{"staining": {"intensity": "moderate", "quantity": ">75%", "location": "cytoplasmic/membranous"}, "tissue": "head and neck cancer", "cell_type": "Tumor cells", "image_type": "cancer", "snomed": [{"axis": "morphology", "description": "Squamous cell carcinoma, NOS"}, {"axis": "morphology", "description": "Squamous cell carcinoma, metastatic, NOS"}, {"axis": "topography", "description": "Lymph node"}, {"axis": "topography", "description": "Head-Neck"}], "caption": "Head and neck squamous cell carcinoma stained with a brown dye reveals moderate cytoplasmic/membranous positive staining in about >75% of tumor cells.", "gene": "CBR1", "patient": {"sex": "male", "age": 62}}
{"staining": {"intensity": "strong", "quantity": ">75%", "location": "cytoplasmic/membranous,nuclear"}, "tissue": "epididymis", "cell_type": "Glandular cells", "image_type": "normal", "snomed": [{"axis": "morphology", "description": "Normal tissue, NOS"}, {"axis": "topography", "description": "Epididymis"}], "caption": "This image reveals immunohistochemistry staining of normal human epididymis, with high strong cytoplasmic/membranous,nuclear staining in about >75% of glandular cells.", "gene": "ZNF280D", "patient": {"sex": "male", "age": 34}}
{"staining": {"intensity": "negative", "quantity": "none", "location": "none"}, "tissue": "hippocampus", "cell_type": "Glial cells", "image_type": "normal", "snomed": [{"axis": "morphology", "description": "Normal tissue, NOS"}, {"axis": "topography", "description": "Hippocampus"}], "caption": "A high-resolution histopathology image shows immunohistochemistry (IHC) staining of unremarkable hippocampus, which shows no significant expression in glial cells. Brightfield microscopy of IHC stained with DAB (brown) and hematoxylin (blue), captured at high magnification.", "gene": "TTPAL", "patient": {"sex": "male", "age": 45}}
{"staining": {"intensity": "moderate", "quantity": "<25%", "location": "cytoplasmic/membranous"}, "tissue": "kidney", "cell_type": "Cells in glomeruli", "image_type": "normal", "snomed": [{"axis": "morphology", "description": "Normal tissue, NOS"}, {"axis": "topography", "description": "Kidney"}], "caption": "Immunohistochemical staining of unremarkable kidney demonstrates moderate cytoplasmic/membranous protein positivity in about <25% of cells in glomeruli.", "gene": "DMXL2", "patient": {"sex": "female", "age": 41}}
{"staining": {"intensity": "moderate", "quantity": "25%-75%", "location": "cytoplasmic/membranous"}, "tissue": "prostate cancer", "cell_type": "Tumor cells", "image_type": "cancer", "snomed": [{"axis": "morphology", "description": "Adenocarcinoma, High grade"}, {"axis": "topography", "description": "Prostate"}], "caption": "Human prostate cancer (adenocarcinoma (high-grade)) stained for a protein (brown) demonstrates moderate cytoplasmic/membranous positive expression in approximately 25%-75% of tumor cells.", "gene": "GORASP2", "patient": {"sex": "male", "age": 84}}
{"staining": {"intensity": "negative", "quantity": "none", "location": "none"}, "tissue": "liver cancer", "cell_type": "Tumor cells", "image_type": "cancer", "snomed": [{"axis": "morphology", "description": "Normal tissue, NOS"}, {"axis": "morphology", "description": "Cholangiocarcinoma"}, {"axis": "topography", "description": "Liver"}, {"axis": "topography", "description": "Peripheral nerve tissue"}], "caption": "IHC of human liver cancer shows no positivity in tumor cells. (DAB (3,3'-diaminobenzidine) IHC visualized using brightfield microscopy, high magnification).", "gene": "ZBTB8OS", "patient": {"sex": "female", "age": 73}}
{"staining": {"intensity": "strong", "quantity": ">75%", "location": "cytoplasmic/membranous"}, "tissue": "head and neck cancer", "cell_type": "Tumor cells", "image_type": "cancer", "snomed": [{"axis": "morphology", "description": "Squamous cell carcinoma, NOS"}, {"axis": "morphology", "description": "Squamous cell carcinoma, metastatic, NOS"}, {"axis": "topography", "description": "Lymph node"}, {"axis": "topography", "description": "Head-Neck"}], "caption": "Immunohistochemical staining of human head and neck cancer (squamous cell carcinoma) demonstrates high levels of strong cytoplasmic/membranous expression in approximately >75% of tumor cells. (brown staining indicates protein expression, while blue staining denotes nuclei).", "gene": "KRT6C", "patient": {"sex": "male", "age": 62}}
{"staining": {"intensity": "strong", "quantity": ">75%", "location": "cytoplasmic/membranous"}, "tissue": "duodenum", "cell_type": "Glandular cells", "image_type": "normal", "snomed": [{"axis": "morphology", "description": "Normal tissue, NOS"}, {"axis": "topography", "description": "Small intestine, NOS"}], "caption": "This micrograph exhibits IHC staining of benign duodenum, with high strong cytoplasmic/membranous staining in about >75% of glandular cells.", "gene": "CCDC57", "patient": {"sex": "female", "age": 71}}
+===+
# YOUR OBJECTIVE:
Beginning with the first line and ending with the last, copy the material above exactly.

# SOLUTION TO THIS EXERCISE:
{"staining": {"intensity": "moderate", "quantity": ">75%", "location": "cytoplasmic/membranous"}, "tissue": "head and neck cancer", "cell_type": "Tumor cells", "image_type": "cancer", "snomed": [{"axis": "morphology", "description": "Squamous cell carcinoma, NOS"}, {"axis": "morphology", "description": "Squamous cell carcinoma, metastatic, NOS"}, {"axis": "topography", "description": "Lymph node"}, {"axis": "topography", "description": "Head-Neck"}], "caption": "Head and neck squamous cell carcinoma stained with a brown dye reveals moderate cytoplasmic/membranous positive staining in about >75% of tumor cells.", "gene": "CBR1", "patient": {"sex": "male", "age": 62}}
{"staining": {"intensity": "strong", "quantity": ">75%", "location": "cytoplasmic/membranous,nuclear"}, "tissue": "epididymis", "cell_type": "Glandular cells", "image_type": "normal", "snomed": [{"axis": "morphology", "description": "Normal tissue, NOS"}, {"axis": "topography", "description": "Epididymis"}], "caption": "This image reveals immunohistochemistry staining of normal human epididymis, with high strong cytoplasmic/membranous,nuclear staining in about >75% of glandular cells.", "gene": "ZNF280D", "patient": {"sex": "male", "age": 34}}
{"staining": {"intensity": "negative", "quantity": "none", "location": "none"}, "tissue": "hippocampus", "cell_type": "Glial cells", "image_type": "normal", "snomed": [{"axis": "morphology", "description": "Normal tissue, NOS"}, {"axis": "topography", "description": "Hippocampus"}], "caption": "A high-resolution histopathology image shows immunohistochemistry (IHC) staining of unremarkable hippocampus, which shows no significant expression in glial cells. Brightfield microscopy of IHC stained with DAB (brown) and hematoxylin (blue), captured at high magnification.", "gene": "TTPAL", "patient": {"sex": "male", "age": 45}}
{"staining": {"intensity": "moderate", "quantity": "<25%", "location": "cytoplasmic/membranous"}, "tissue": "kidney", "cell_type": "Cells in glomeruli", "image_type": "normal", "snomed": [{"axis": "morphology", "description": "Normal tissue, NOS"}, {"axis": "topography", "description": "Kidney"}], "caption": "Immunohistochemical staining of unremarkable kidney demonstrates moderate cytoplasmic/membranous protein positivity in about <25% of cells in glomeruli.", "gene": "DMXL2", "patient": {"sex": "female", "age": 41}}
{"staining": {"intensity": "moderate", "quantity": "25%-75%", "location": "cytoplasmic/membranous"}, "tissue": "prostate cancer", "cell_type": "Tumor cells", "image_type": "cancer", "snomed": [{"axis": "morphology", "description": "Adenocarcinoma, High grade"}, {"axis": "topography", "description": "Prostate"}], "caption": "Human prostate cancer (adenocarcinoma (high-grade)) stained for a protein (brown) demonstrates moderate cytoplasmic/membranous positive expression in approximately 25%-75% of tumor cells.", "gene": "GORASP2", "patient": {"sex": "male", "age": 84}}
{"staining": {"intensity": "negative", "quantity": "none", "location": "none"}, "tissue": "liver cancer", "cell_type": "Tumor cells", "image_type": "cancer", "snomed": [{"axis": "morphology", "description": "Normal tissue, NOS"}, {"axis": "morphology", "description": "Cholangiocarcinoma"}, {"axis": "topography", "description": "Liver"}, {"axis": "topography", "description": "Peripheral nerve tissue"}], "caption": "IHC of human liver cancer shows no positivity in tumor cells. (DAB (3,3'-diaminobenzidine) IHC visualized using brightfield microscopy, high magnification).", "gene": "ZBTB8OS", "patient": {"sex": "female", "age": 73}}
{"staining": {"intensity": "strong", "quantity": ">75%", "location": "cytoplasmic/membranous"}, "tissue": "head and neck cancer", "cell_type": "Tumor cells", "image_type": "cancer", "snomed": [{"axis": "morphology", "description": "Squamous cell carcinoma, NOS"}, {"axis": "morphology", "description": "Squamous cell carcinoma, metastatic, NOS"}, {"axis": "topography", "description": "Lymph node"}, {"axis": "topography", "description": "Head-Neck"}], "caption": "Immunohistochemical staining of human head and neck cancer (squamous cell carcinoma) demonstrates high levels of strong cytoplasmic/membranous expression in approximately >75% of tumor cells. (brown staining indicates protein expression, while blue staining denotes nuclei).", "gene": "KRT6C", "patient": {"sex": "male", "age": 62}}
{"staining": {"intensity": "strong", "quantity": ">75%", "location": "cytoplasmic/membranous"}, "tissue": "duodenum", "cell_type": "Glandular cells", "image_type": "normal", "snomed": [{"axis": "morphology", "description": "Normal tissue, NOS"}, {"axis": "topography", "description": "Small intestine, NOS"}], "caption": "This micrograph exhibits IHC staining of benign duodenum, with high strong cytoplasmic/membranous staining in about >75% of glandular cells.", "gene": "CCDC57", "patient": {"sex": "female", "age": 71}}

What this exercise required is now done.